Work to complete: Gather every line from the entries below that contains the string "воды", treating uppercase and lowercase letters as distinct.

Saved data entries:
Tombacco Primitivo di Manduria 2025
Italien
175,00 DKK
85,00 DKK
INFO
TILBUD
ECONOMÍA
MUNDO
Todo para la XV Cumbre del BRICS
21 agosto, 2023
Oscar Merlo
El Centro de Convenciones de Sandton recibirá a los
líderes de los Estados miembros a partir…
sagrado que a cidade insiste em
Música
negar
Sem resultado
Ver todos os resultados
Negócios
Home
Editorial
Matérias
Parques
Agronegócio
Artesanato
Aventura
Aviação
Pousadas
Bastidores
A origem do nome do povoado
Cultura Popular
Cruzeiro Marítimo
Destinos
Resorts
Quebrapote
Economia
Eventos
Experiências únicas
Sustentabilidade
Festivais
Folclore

* * *

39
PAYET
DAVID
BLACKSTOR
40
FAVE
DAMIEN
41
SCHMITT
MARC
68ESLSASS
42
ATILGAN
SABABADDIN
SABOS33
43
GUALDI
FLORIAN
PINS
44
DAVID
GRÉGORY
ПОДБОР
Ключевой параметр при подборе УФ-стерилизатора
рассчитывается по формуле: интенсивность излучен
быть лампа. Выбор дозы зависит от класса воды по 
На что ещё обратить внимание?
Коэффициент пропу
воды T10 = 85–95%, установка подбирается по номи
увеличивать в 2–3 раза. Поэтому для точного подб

Result:
быть лампа. Выбор дозы зависит от класса воды по 
воды T10 = 85–95%, установка подбирается по номи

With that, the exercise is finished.